** INFORMATION SHOWN follows **
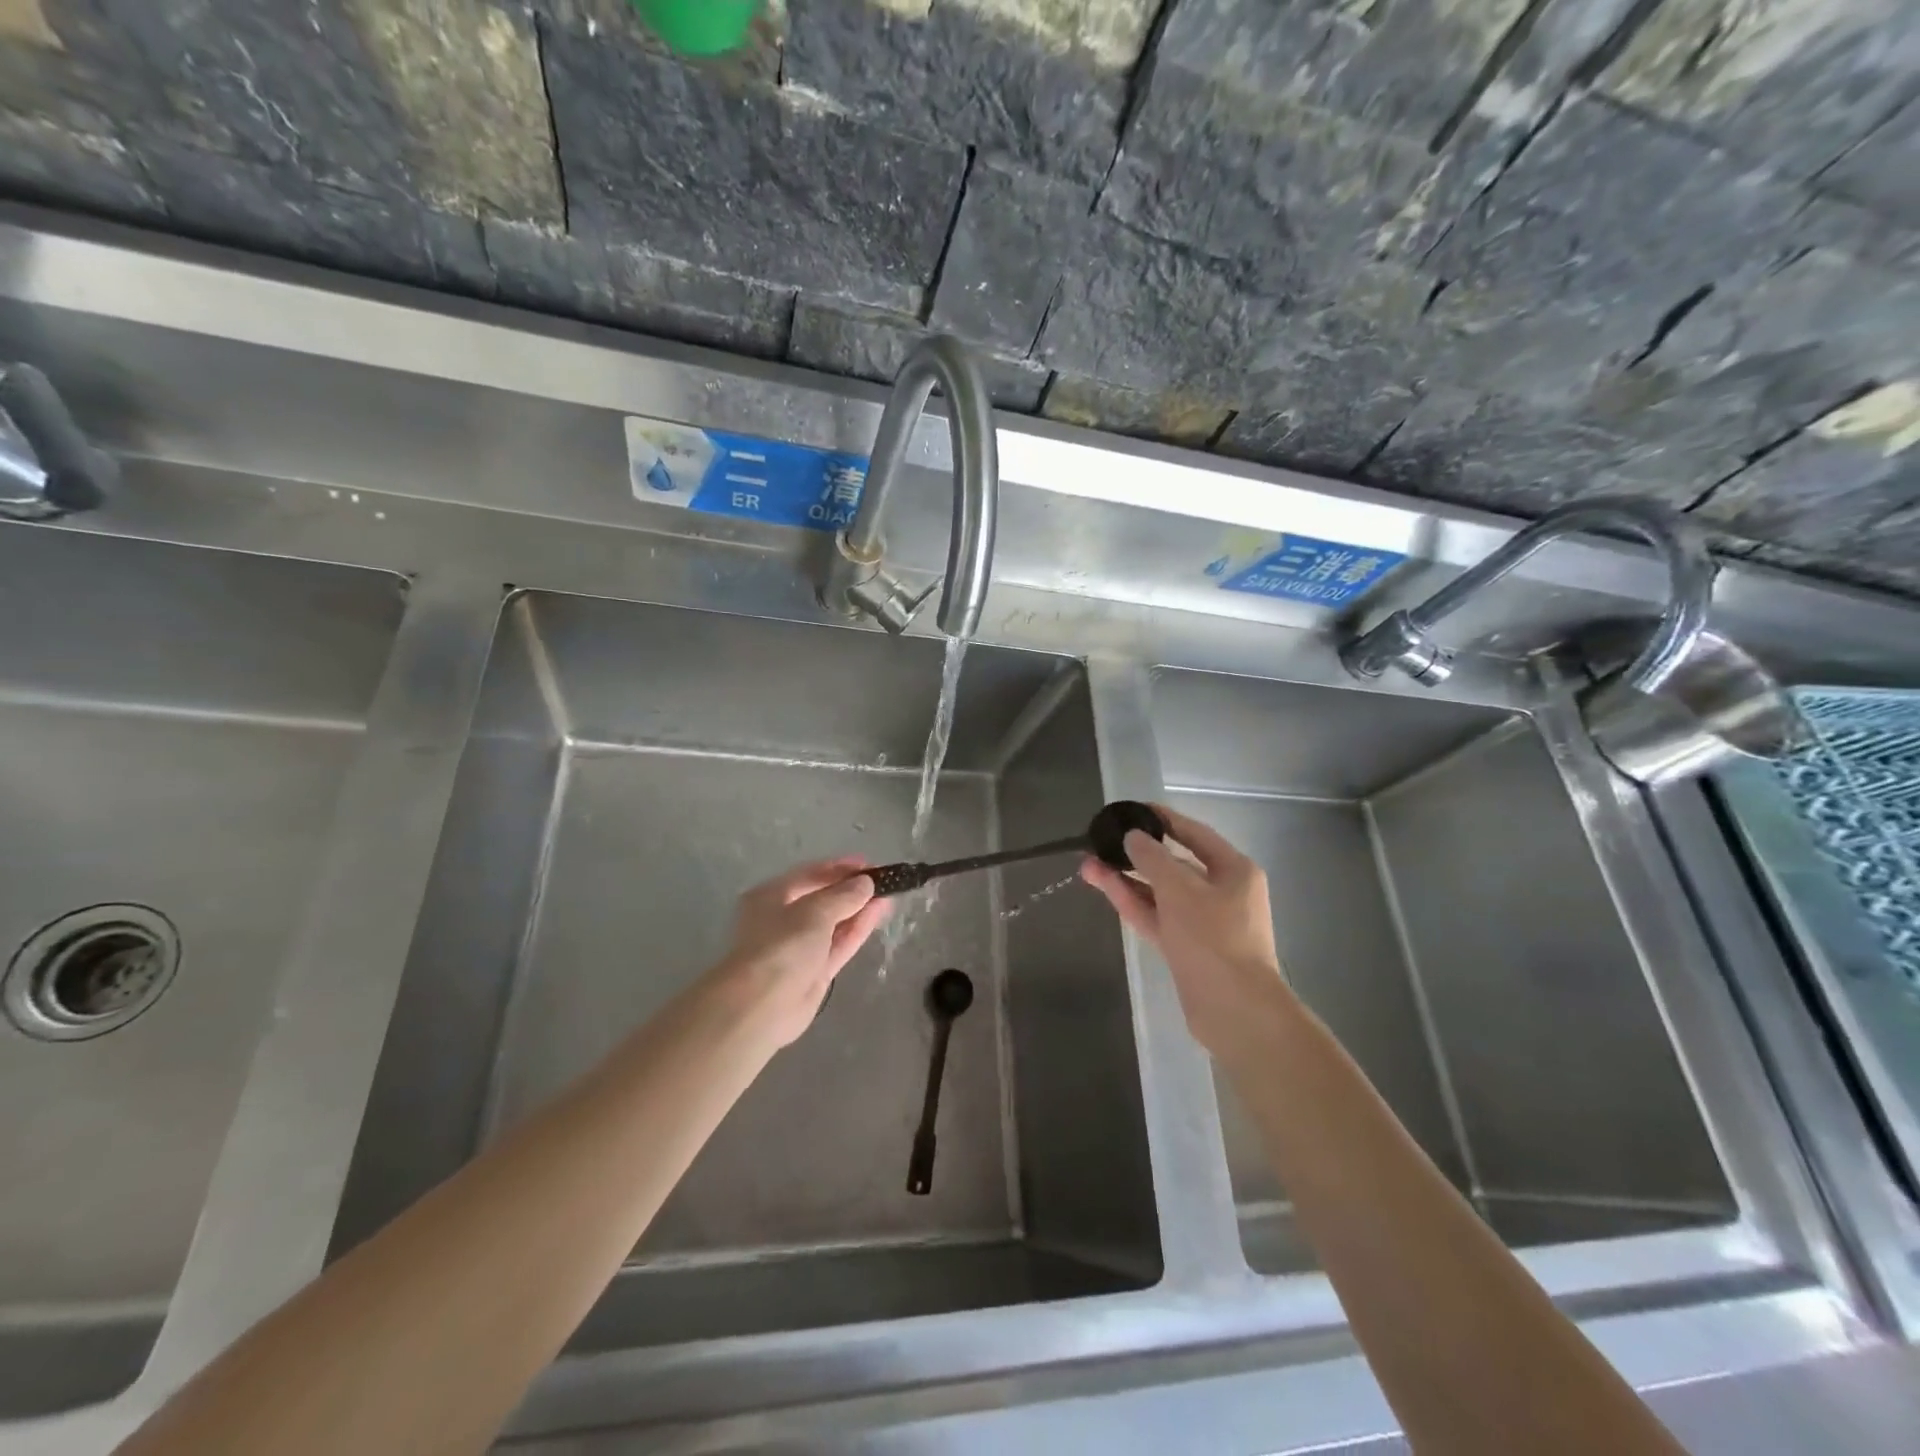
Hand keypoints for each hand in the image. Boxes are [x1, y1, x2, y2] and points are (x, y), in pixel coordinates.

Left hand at [706, 857, 890, 1046]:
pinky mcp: (816, 971)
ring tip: (889, 894)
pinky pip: (840, 943)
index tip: (869, 864)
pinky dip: (858, 928)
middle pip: (823, 898)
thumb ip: (843, 895)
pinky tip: (879, 913)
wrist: (762, 1006)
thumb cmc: (781, 947)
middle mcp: (784, 919)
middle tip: (883, 880)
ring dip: (860, 908)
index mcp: (772, 896)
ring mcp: (801, 947)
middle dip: (852, 889)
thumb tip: (866, 882)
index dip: (840, 867)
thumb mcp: (814, 912)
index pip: (810, 874)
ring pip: (835, 922)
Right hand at [1080, 804, 1289, 1058]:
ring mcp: (1204, 922)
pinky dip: (1134, 903)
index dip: (1162, 820)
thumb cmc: (1214, 939)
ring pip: (1160, 893)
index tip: (1131, 810)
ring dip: (1127, 880)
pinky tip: (1105, 888)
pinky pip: (1157, 916)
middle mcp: (1222, 892)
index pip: (1194, 834)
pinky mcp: (1187, 947)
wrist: (1235, 1010)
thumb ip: (1151, 858)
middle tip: (1102, 843)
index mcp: (1234, 870)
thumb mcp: (1179, 890)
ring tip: (1089, 865)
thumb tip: (1132, 837)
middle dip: (1136, 855)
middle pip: (1174, 864)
** End of INFORMATION SHOWN **
After locating the line with "Right hand at", please repeat it and every line after it exactly, through the end of the data above.

*SOLUTION FOR THIS TASK*:
Right hand at [1080, 804, 1289, 1058]:
ring mcp: (1204, 922)
pinky dip: (1134, 903)
index dip: (1162, 820)
thumb cmc: (1214, 939)
ring pip: (1160, 893)
index tip: (1131, 810)
ring dip: (1127, 880)
pinky tip: (1105, 888)
pinky pip: (1157, 916)
middle mcp: (1222, 892)
index pip: (1194, 834)
pinky mcp: (1187, 947)
wrist: (1235, 1010)
thumb ip: (1151, 858)
middle tip: (1102, 843)
index mcp: (1234, 870)
thumb mcp: (1179, 890)
ring tip: (1089, 865)
thumb tip: (1132, 837)
middle dip: (1136, 855)
middle pip: (1174, 864)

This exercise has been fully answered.